RAW DATA —
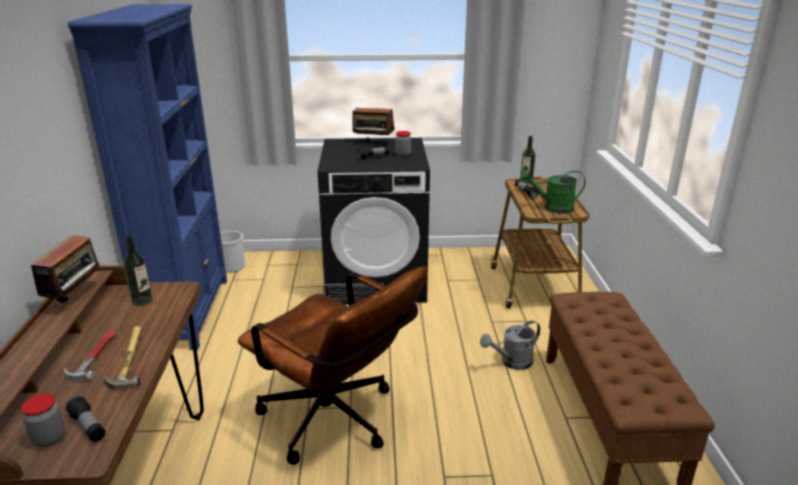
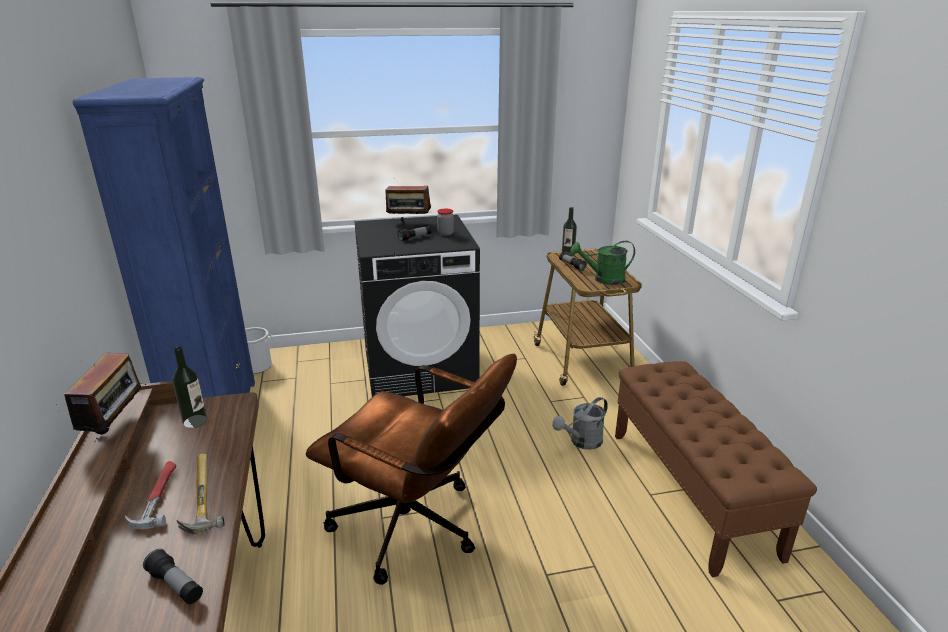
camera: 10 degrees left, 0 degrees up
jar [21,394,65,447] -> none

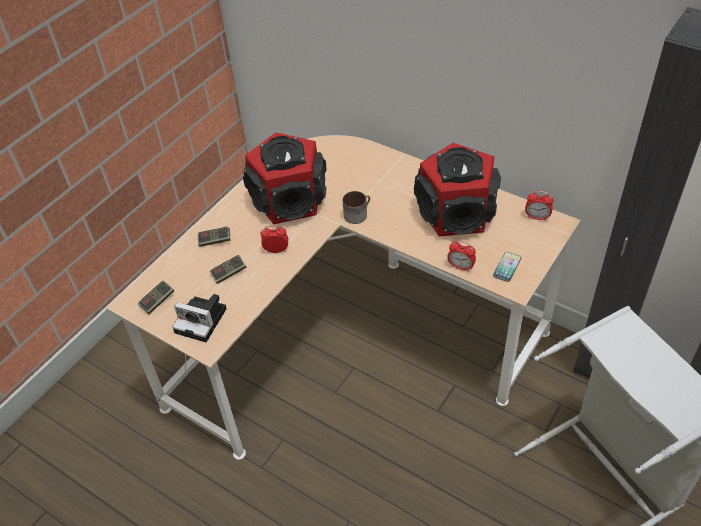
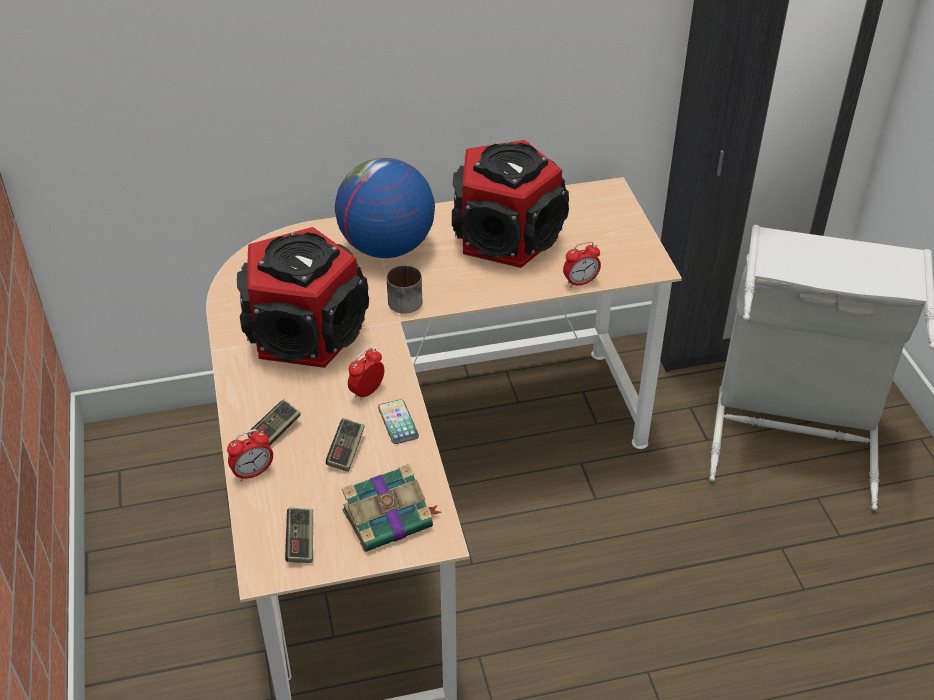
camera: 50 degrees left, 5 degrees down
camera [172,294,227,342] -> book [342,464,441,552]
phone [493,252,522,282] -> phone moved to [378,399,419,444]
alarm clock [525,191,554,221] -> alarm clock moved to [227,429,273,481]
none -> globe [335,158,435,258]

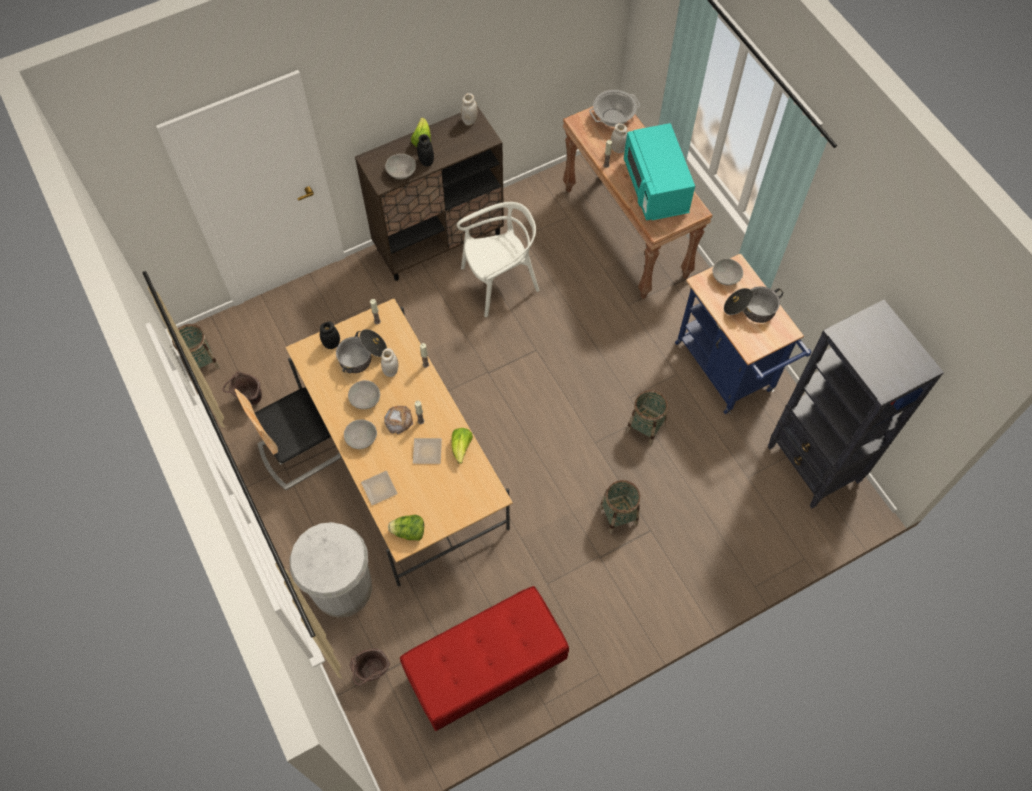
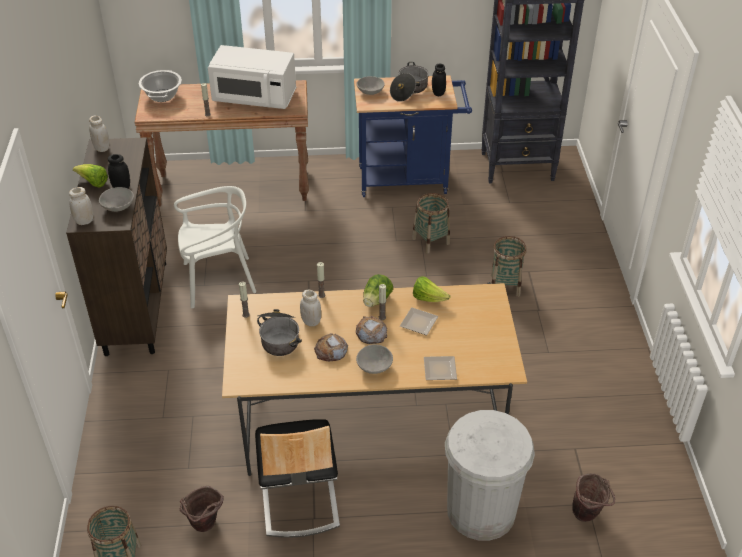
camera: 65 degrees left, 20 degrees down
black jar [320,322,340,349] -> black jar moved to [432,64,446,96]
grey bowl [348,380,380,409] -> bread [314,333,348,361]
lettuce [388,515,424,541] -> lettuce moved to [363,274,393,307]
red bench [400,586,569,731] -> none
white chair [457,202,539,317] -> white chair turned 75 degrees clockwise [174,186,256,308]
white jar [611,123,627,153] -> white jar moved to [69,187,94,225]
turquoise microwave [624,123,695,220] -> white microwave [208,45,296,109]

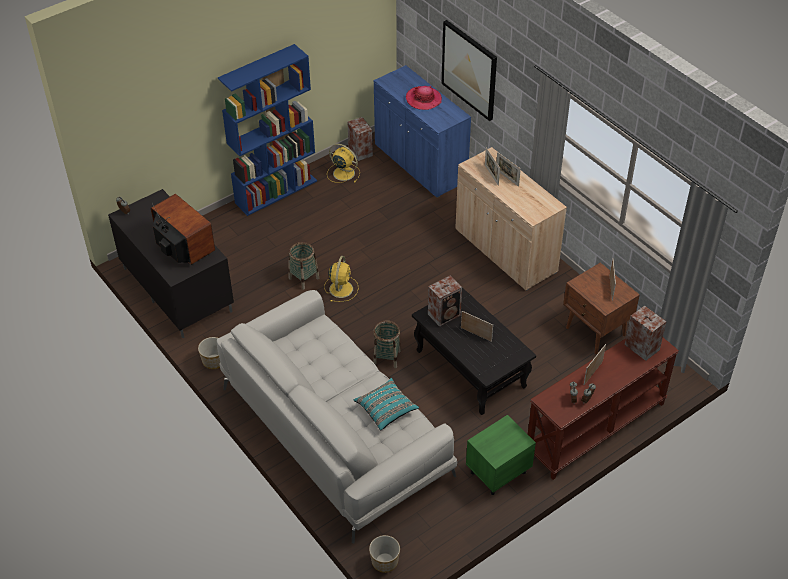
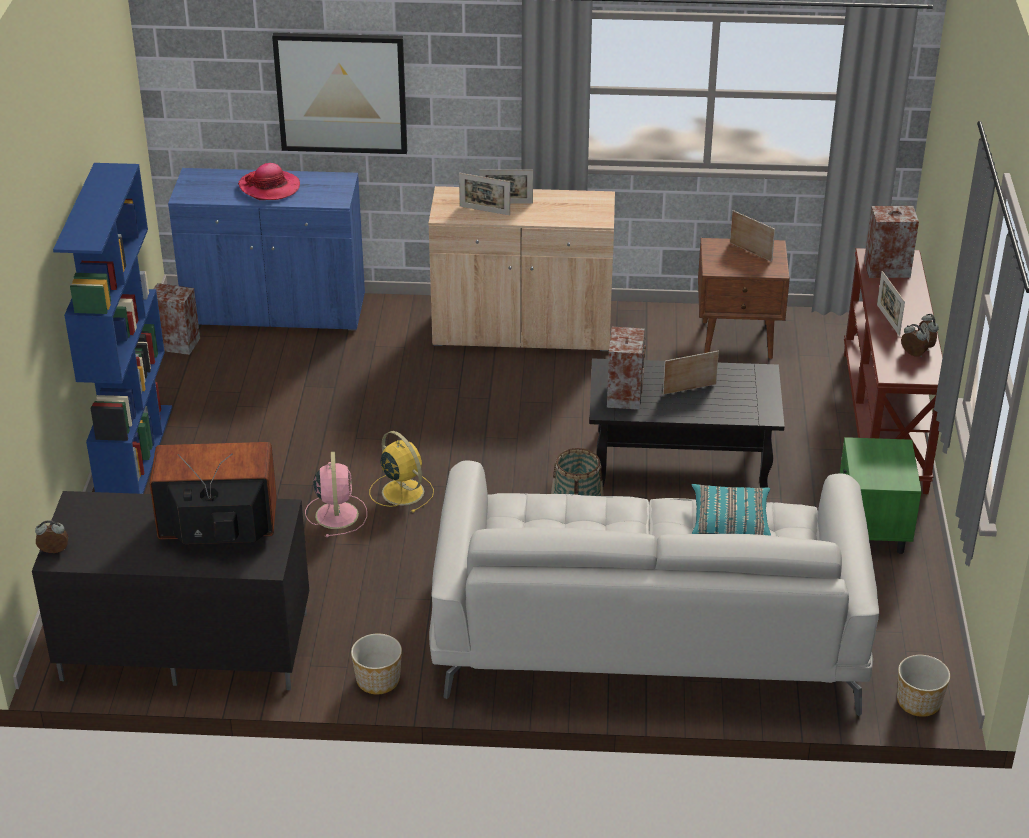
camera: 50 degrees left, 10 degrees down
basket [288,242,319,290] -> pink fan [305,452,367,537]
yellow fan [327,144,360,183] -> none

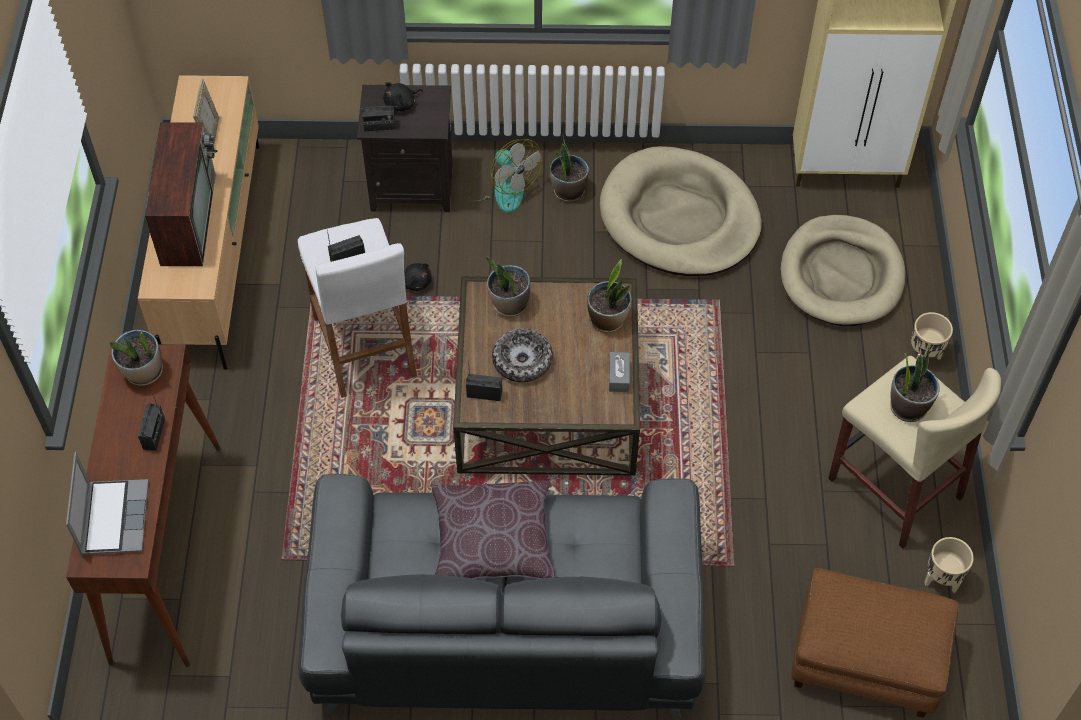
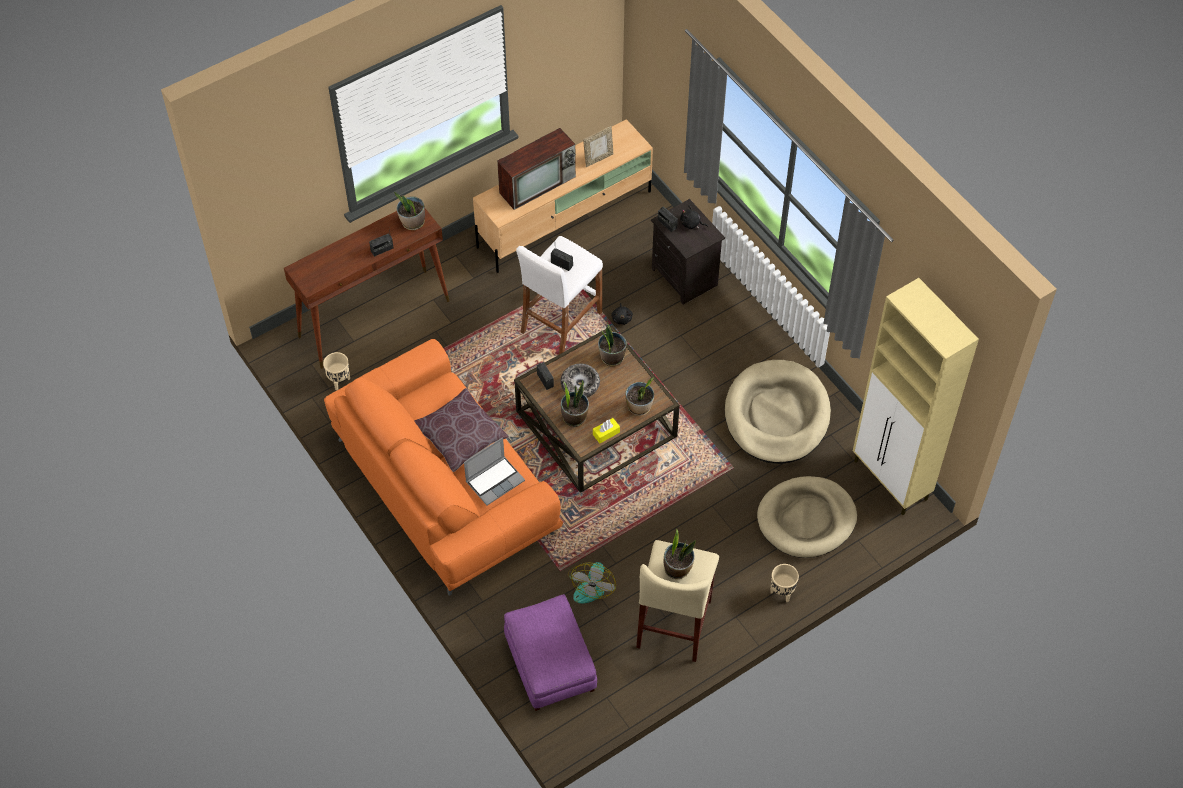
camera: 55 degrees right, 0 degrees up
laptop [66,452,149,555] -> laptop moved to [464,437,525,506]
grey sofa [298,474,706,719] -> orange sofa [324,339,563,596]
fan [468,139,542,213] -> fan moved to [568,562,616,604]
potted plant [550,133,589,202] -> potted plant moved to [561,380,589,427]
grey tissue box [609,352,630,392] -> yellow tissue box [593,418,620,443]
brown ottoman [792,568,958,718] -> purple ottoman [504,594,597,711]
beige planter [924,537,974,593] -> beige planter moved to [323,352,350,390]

EXERCISE REQUIREMENTS — Scan the listing for the string "down" and copy every line that carries it.

RESPONSE AREA —
camera: 50 degrees left, 5 degrees down
camera: 65 degrees left, 20 degrees down
camera: 50 degrees left, 10 degrees down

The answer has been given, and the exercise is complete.